## WORK TASK
Transcribe exactly the line in which "位經濟效益方面取得了顯著進展：訂單結構有所改善，訂" occurs, plus every line that comes after it up to the end of the entries.

Source records:
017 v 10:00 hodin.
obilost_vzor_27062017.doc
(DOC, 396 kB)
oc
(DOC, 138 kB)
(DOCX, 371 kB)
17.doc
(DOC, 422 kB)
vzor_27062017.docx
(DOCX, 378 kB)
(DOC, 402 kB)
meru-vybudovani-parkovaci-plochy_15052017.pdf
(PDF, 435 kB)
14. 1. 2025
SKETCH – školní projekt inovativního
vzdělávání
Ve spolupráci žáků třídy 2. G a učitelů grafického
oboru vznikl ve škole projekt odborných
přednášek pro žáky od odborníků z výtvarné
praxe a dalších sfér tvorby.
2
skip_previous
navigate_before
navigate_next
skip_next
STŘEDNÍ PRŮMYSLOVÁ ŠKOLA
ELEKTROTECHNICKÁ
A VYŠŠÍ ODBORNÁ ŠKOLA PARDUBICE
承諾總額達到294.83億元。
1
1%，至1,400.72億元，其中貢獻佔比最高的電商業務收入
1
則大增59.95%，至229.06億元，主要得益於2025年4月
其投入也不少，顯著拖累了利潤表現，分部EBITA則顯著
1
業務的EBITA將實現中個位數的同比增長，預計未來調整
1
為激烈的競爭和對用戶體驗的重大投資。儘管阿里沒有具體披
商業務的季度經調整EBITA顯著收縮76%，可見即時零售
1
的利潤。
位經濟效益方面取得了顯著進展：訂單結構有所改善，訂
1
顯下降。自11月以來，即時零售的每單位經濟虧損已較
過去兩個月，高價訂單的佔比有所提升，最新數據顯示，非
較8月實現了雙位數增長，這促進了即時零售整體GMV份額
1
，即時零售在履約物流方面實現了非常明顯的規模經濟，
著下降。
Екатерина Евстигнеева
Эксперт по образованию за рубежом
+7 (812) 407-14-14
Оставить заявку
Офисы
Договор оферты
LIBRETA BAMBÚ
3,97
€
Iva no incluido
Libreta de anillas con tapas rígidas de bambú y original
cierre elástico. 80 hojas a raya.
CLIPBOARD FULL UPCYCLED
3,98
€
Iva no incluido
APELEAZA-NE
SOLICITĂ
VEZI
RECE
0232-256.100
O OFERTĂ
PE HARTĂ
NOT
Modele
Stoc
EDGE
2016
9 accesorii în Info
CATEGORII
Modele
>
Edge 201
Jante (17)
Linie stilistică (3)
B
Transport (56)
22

## ANSWER FOR THIS EXERCISE
位經濟效益方面取得了顯著進展：訂單結構有所改善，訂
1
顯下降。自11月以來，即時零售的每單位經濟虧損已較
過去兩個月，高價訂單的佔比有所提升，最新數據顯示，非
較8月實現了雙位數增長，這促進了即時零售整體GMV份額
1
，即時零售在履約物流方面實現了非常明顯的規模經濟，
著下降。
Екатерина Евстигнеева
Эксперт по образованию за рубежом
+7 (812) 407-14-14
Оставить заявку
Офисы
Договор оферты
LIBRETA BAMBÚ
3,97
€
Iva no incluido
Libreta de anillas con tapas rígidas de bambú y original
cierre elástico. 80 hojas a raya.
CLIPBOARD FULL UPCYCLED
3,98
€
Iva no incluido
APELEAZA-NE
SOLICITĂ
VEZI
RECE
0232-256.100
O OFERTĂ
PE HARTĂ
NOT
Modele
Stoc
EDGE
2016
9 accesorii în Info
CATEGORII
Modele
>
Edge 201
Jante (17)
Linie stilistică (3)
B
Transport (56)
22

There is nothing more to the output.